• **Written task**: Give only the number of lines below that contain the word "image".

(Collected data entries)
——————————
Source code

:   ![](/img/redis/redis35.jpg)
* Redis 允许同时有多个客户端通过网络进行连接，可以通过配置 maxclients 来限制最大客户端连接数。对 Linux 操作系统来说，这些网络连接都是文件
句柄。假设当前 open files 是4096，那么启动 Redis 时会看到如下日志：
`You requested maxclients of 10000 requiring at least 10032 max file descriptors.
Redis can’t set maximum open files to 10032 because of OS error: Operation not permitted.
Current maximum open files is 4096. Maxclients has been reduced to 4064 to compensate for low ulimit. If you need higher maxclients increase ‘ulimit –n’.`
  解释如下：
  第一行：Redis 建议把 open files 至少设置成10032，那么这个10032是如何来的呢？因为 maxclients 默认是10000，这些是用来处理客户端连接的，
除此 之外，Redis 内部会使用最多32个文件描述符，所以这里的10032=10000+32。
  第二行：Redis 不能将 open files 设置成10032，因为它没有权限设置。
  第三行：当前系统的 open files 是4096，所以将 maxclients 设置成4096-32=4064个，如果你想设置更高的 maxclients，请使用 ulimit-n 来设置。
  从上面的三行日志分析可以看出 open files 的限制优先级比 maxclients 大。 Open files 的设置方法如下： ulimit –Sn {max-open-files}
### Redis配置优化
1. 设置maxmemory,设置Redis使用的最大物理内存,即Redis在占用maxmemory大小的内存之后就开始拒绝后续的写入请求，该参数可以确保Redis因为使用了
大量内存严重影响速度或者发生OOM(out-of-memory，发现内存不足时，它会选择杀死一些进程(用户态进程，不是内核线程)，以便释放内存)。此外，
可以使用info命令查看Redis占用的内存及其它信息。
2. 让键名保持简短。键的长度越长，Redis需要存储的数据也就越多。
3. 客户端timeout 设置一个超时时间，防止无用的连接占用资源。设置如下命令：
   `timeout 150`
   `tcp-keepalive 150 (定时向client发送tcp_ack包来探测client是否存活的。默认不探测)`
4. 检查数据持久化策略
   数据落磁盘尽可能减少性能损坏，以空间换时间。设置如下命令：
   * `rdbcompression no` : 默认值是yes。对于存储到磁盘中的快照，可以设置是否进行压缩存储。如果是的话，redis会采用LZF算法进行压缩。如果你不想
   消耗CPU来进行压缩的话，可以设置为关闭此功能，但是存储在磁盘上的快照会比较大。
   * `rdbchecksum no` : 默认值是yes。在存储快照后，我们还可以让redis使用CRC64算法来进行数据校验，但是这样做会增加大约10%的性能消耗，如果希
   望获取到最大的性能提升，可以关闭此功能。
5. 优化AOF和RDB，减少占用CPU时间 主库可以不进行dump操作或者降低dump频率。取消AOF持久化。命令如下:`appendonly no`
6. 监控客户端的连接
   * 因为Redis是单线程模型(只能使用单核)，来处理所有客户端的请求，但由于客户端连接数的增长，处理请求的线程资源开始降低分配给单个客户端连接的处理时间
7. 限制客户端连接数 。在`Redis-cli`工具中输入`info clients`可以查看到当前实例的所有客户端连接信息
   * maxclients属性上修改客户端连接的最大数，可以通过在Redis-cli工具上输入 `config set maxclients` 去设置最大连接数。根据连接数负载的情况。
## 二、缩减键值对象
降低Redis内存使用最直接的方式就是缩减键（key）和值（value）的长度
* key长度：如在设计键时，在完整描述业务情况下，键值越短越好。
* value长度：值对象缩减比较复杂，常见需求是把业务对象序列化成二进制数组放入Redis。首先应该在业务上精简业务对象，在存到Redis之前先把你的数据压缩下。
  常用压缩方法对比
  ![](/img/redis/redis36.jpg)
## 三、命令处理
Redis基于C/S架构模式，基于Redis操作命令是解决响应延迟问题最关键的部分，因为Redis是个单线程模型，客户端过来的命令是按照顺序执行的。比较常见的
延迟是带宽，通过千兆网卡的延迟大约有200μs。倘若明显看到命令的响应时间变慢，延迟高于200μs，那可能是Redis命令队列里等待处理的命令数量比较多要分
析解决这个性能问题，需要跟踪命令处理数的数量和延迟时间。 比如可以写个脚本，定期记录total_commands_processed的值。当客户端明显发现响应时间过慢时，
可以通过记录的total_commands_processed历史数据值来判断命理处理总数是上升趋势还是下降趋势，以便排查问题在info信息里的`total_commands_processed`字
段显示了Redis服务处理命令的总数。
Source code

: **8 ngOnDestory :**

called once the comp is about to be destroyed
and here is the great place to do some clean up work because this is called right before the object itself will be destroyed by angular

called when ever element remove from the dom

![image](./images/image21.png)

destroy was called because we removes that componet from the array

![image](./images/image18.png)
——————————
• **Response to the exercise**: 2